UAE a key global economy in next 50 years
Last week’s news of 18 private-sector companies signing a pledge for 30 percent of women leaders is the result of more than four years of work by the UAE to prioritise the UN’s 17 Sustainable Development Goals by 2030, with the UAE Gender Balance Council heavily involved.
In announcing the pledge, HH Sheikha Manal bint Mohammed bin Rashid Al Maktoum, President of the UAE Gender Balance Council and wife of His Highness Sheikh Mansour bin Zayed Al Nahyan, UAE Deputy Prime Minister and Minister of Presidential Affairs, callede private sector a “key partner” in boosting the UAE’s global competitiveness in gender balance.
“Eliminating obstacles to achieving gender balance is essential for economic prosperity, social cohesion, and sustainable development,” she added.
The UAE aims to become a key global economy in the next 50 years. Last year, it climbed eight positions on the UN Development Programme’s Gender Inequality Index, ranking first in the Arab world and 18th globally in 2020 for commitment to advancing women’s rights.
I am proud of the private sector’s commitment to accelerating gender balance in the UAE. Our admirable goal of 30% of leadership roles held by women by 2025 will be achieved through continued partnership and collaboration with the private sector.
— Manal MR AL Maktoum (@MMbinRashid) January 18, 2022
Women ‘affected’ by crises like Covid-19
HE Mona Al Marri, Vice President of the UAE Gender Balance Council and Chairperson of the Global Council on SDG 5, said the pledge “confirms the important role that the private sector has in achieving the UAE’s vision and goals”.

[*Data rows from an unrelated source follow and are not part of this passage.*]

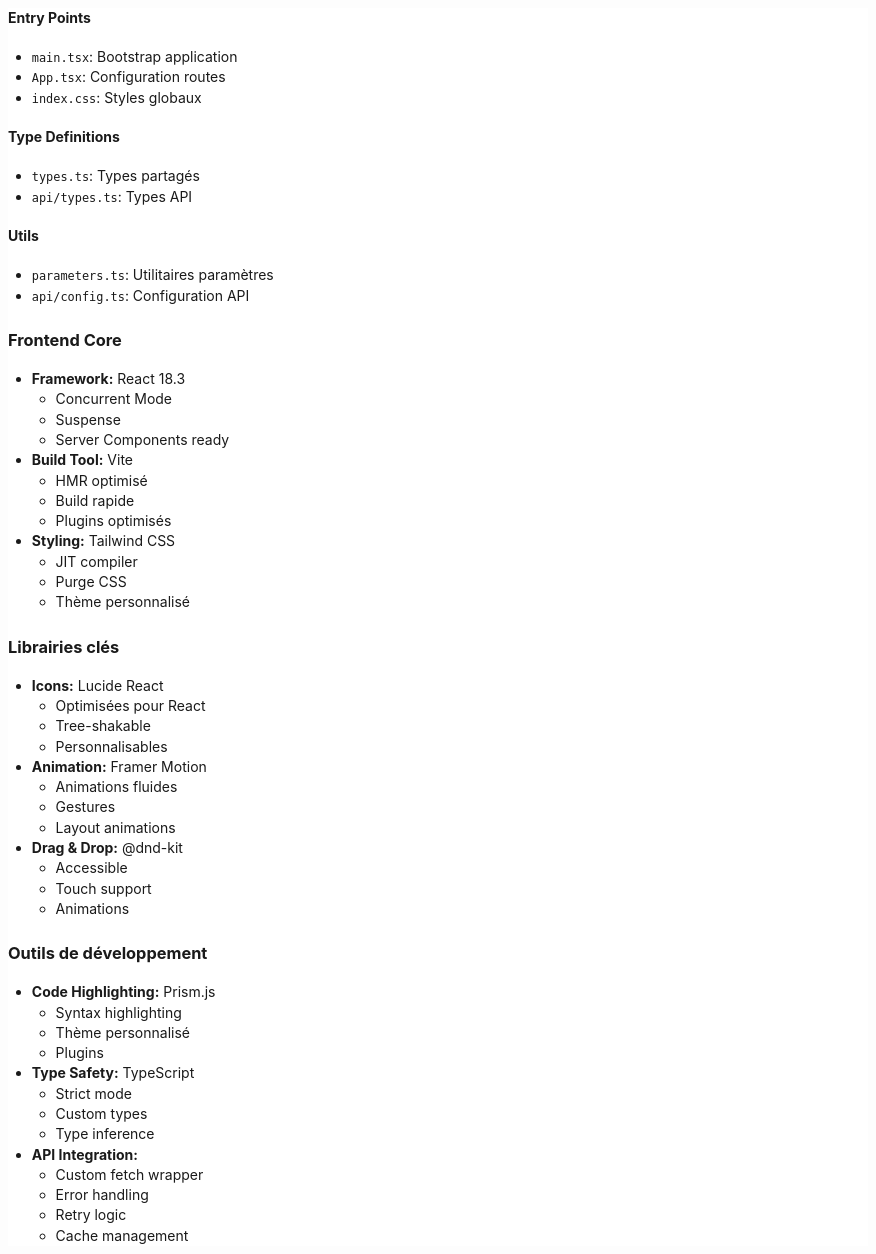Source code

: #### Entry Points
- `main.tsx`: Bootstrap application
- `App.tsx`: Configuration routes
- `index.css`: Styles globaux

#### Type Definitions
- `types.ts`: Types partagés
- `api/types.ts`: Types API

#### Utils
- `parameters.ts`: Utilitaires paramètres
- `api/config.ts`: Configuration API

### Frontend Core
- **Framework:** React 18.3
  - Concurrent Mode
  - Suspense
  - Server Components ready
- **Build Tool:** Vite
  - HMR optimisé
  - Build rapide
  - Plugins optimisés
- **Styling:** Tailwind CSS
  - JIT compiler
  - Purge CSS
  - Thème personnalisé

### Librairies clés
- **Icons:** Lucide React
  - Optimisées pour React
  - Tree-shakable
  - Personnalisables
- **Animation:** Framer Motion
  - Animations fluides
  - Gestures
  - Layout animations
- **Drag & Drop:** @dnd-kit
  - Accessible
  - Touch support
  - Animations

### Outils de développement
- **Code Highlighting:** Prism.js
  - Syntax highlighting
  - Thème personnalisé
  - Plugins
- **Type Safety:** TypeScript
  - Strict mode
  - Custom types
  - Type inference
- **API Integration:**
  - Custom fetch wrapper
  - Error handling
  - Retry logic
  - Cache management
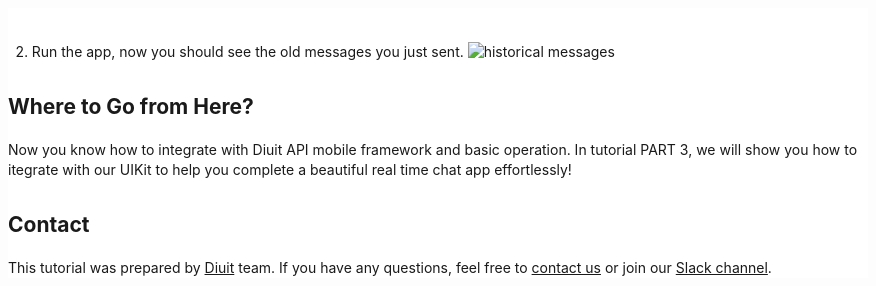    ​

2. Run the app, now you should see the old messages you just sent.
   ![historical messages](http://i.imgur.com/xMBX34p.png)



## Where to Go from Here?

Now you know how to integrate with Diuit API mobile framework and basic operation. In tutorial PART 3, we will show you how to itegrate with our UIKit to help you complete a beautiful real time chat app effortlessly!



## Contact

This tutorial was prepared by [Diuit](http://api.diuit.com/) team. If you have any questions, feel free to [contact us](support@diuit.com) or join our [Slack channel](http://slack.diuit.com/).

She added: “The Covid-19 pandemic has demonstrated the need to work together to come up with innovative solutions to some complex challenges facing our world. It has also demonstrated the extent to which women are affected by crises. There are real gender gaps in leadership positions across the world, with women occupying only 22 percent of CEO-level leadership positions.
“We need to escalate efforts to increase the number of women in senior and middle management roles, as more women in leadership means stronger organisational performance and thriving economies.”
The pledge was signed during a ceremony hosted by the UAE Gender Balance Council, the UAE’s National Committee on SDGs and the UAE’s Private Sector Advisory Council on SDGs.
HE Abdulla Lootah, Director General of the Prime Minister’s Office at the Ministry of Cabinet Affairs, and Vice President of UAE National Committee on SDGs, said women played a “pivotal role in the advancement of countries and societies”, and that success with the UN’s sustainable development goals “requires joint efforts” to “empower women working in the private sector”.